Let $f$ be a real valued function and let
1) $$\limsup_{r \to \infty}f(r) = \mu$$ 2) $$\liminf_{r \to \infty}f(r) = \phi$$
Does
1) $\iff$ $\exists\ r_n$ increasing, $r_n \to \infty$ such that for $\mu'<\mu,\ f(r_n)>\mu'$
2) $\iff$ $\exists\ r_n$ increasing, $r_n \to \infty$ such that for $\phi'>\phi,\ f(r_n)<\phi'$
where $\mu'$ and $\phi'$ are finite?
I've noticed them being used in the proofs for the limit superior and inferior of real-valued functions in my complex analysis textbook (Markushevich).

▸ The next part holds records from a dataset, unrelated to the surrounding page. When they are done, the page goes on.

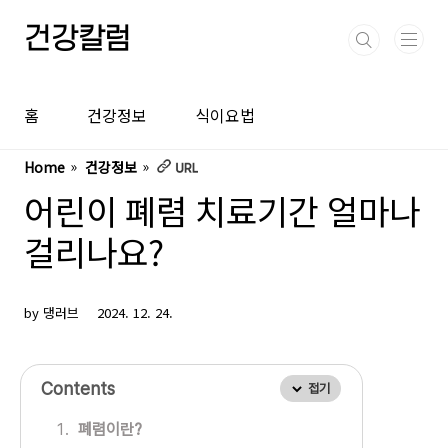
본문 바로가기
건강칼럼
홈
건강정보
식이요법
Home
건강정보
어린이 폐렴 치료기간 얼마나
걸리나요?
by 댕러브
2024. 12. 24.
Contents
접기
폐렴이란?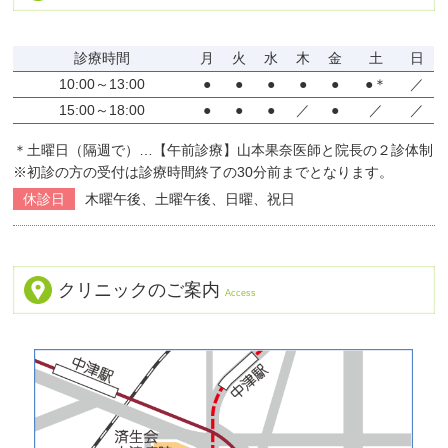
診療時間
月
火
水
木
金
土
日
10:00～13:00
●
●
●
●
●
●＊
／
15:00～18:00
●
●
●
／
●
／
／
＊土曜日（隔週で）…【午前診療】山本果奈医師と院長の２診体制
※初診の方の受付は診療時間終了の30分前までとなります。
休診日
木曜午後、土曜午後、日曜、祝日
クリニックのご案内
Access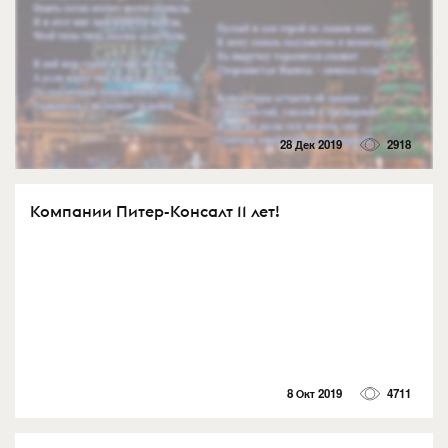
28 Дек 2019
2918
Компании Питер-Консалт 11 лет!
8 Окт 2019
4711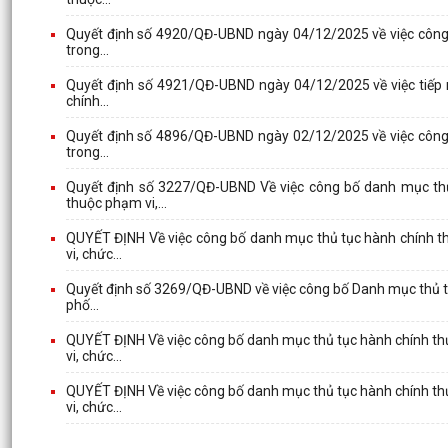
Quyết định số 4920/QĐ-UBND ngày 04/12/2025 về việc côn
trong...
Quyết định số 4921/QĐ-UBND ngày 04/12/2025 về việc tiếp
chính...
Quyết định số 4896/QĐ-UBND ngày 02/12/2025 về việc côn
trong...
Quyết định số 3227/QĐ-UBND Về việc công bố danh mục thủ 
thuộc phạm vi,...
QUYẾT ĐỊNH Về việc công bố danh mục thủ tục hành chính th
vi, chức...
Quyết định số 3269/QĐ-UBND về việc công bố Danh mục thủ tụ
phố...
QUYẾT ĐỊNH Về việc công bố danh mục thủ tục hành chính thự
vi, chức...
QUYẾT ĐỊNH Về việc công bố danh mục thủ tục hành chính thự
vi, chức...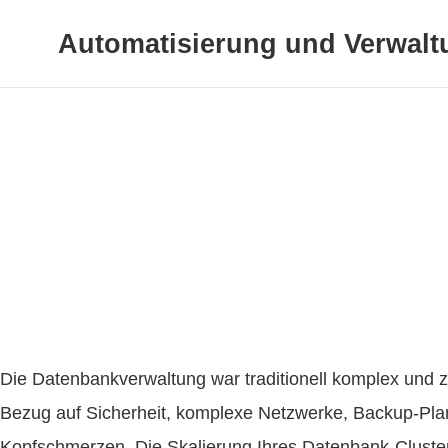
Automatisierung und Verwal
Die Datenbankverwaltung war traditionell komplex und z
Bezug auf Sicherheit, komplexe Netzwerke, Backup-Pl
Kopfschmerzen. Die Skalierung Ihres Datenbank-Clusters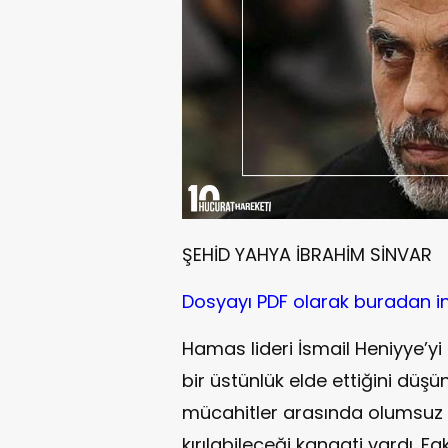
ŞEHİD YAHYA İBRAHİM SİNVAR
Dosyayı PDF olarak buradan indi
Hamas lideri İsmail Heniyye’yi 
bir üstünlük elde ettiğini dü
mücahitler arasında olumsuz b
kırılabileceği kanaati vardı.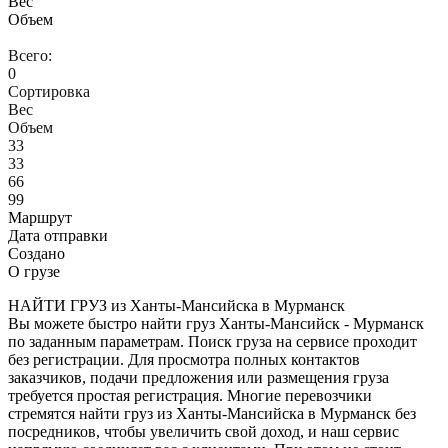
Вес
Объем
Всего:
0
Сортировка
Вес
Объем
33
33
66
99
Маршрут
Дата отправки
Создано
О грузе
НАЙТИ ГРУЗ из Ханты-Мансийска в Мурманск
Вы можете быстро найти груз Ханты-Мансийск - Мурманск
по заданным параметрам. Поиск груза на сервисе проходит
без регистрации. Для просмотра полных контактов
заказчиков, подачи предложения или размещения груза
требуется простая регистрация. Многие перевозчики
стремятся найти груз из Ханты-Мансийска в Мурманск без
посредников, чтобы увеличить свой доход, и наш сервис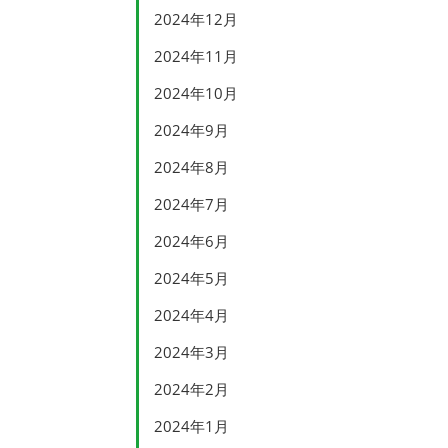
2024年12月
2024年11月
2024年10月
2024年9月
2024年8月
2024年7月
2024年6月
2024年5月
2024年4月
2024年3月
2024年2月
2024年1月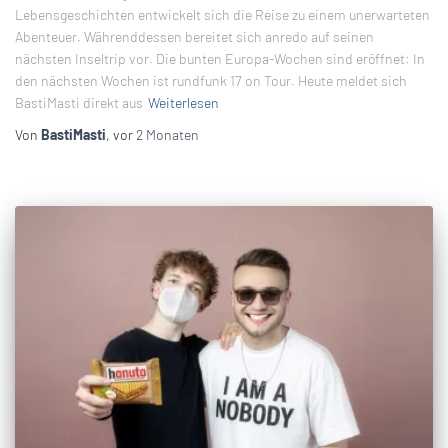
Lebensgeschichten entwickelt sich die Reise zu einem unerwarteten
Abenteuer. Währenddessen bereitet sich anredo auf seinen
nächsten Inseltrip vor. Die bunten Europa-Wochen sind eröffnet: In
den nächsten Wochen ist rundfunk 17 on Tour. Heute meldet sich
BastiMasti direkt aus
Weiterlesen
Von
BastiMasti
, vor
2 Monaten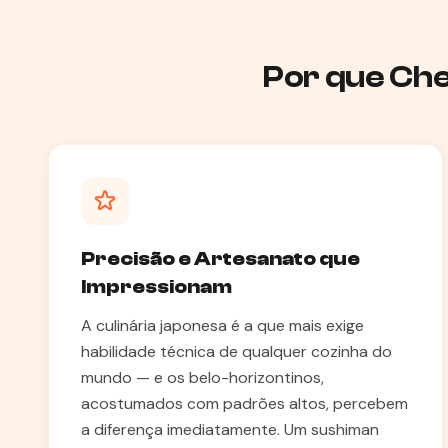
Por que Che
Precisão e Artesanato que
Impressionam
A culinária japonesa é a que mais exige
habilidade técnica de qualquer cozinha do
mundo — e os belo-horizontinos,
acostumados com padrões altos, percebem
a diferença imediatamente. Um sushiman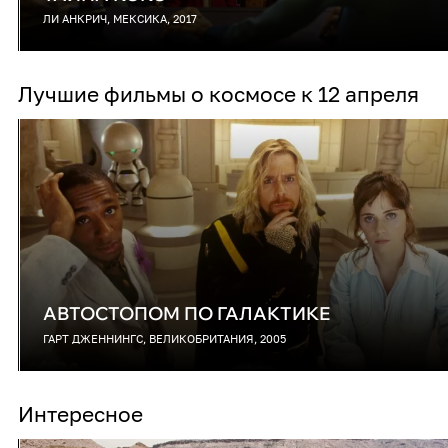
ЛИ АНКРИЧ, МЕКСИКА, 2017
Лучшие фильмы о космосе к 12 апреля
АВТОСТОПОМ ПО ГАЛАКТИКЕ
ГАРТ ДЖЕННИНГС, ВЕЛИКОБРИТАНИЯ, 2005
Интересное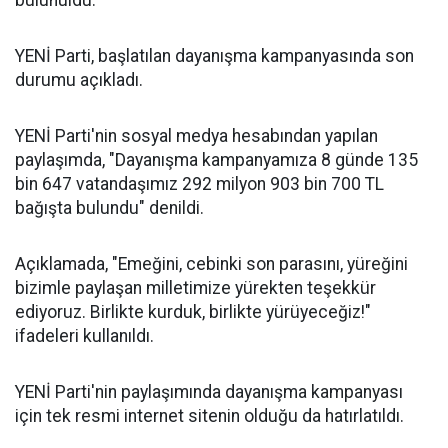
bulunuldu.
YENİ Parti, başlatılan dayanışma kampanyasında son
durumu açıkladı.
YENİ Parti'nin sosyal medya hesabından yapılan
paylaşımda, "Dayanışma kampanyamıza 8 günde 135
bin 647 vatandaşımız 292 milyon 903 bin 700 TL
bağışta bulundu" denildi.
Açıklamada, "Emeğini, cebinki son parasını, yüreğini
bizimle paylaşan milletimize yürekten teşekkür
ediyoruz. Birlikte kurduk, birlikte yürüyeceğiz!"
ifadeleri kullanıldı.
YENİ Parti'nin paylaşımında dayanışma kampanyası
için tek resmi internet sitenin olduğu da hatırlatıldı.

Since I know nothing about them, I have to make up some conjectures and see if I am correct.
P.S. I only know extremely little about the limit superior and inferior of functions, so I would prefer a simple explanation. Thank you.
Let's first understand the concept in English language and then translate it to symbols.
Meaning of $\limsup\limits_{r \to \infty}f(r) = \mu$: This means if we take any number $\mu' > \mu$ then for all sufficiently large values of $r$ we have $f(r) < \mu'$. At the same time if we take any $\mu' < \mu$ then there are infinitely many values of $r$ without any bound for which $f(r) > \mu'$.
If we translate the above into symbols it means that if $\mu' > \mu$ then there is a positive number $N$ such that $f(r) < \mu'$ for all values of $r > N$. And if $\mu'< \mu$ and $N$ is any positive number then there exists a value $r > N$ such that $f(r) > \mu'$.
Clearly this means that your statement 1) is true. We can make the sequence $r_{n}$ as follows. By definition above we can choose a number $r_{1}$ such that $f(r_{1}) > \mu'$. Next choose $r_{2} > r_{1} + 1$ such that $f(r_{2}) > \mu'$. Then choose $r_{3} > r_{2} + 2$ with $f(r_{3}) > \mu'$. Similarly choose $r_{n + 1} > r_{n} + n$ with $f(r_{n + 1}) > \mu'$. Clearly then $r_{n} \to \infty$.
Your statement 2 is also true and I hope you can provide similar explanation as above for the case of limit inferior.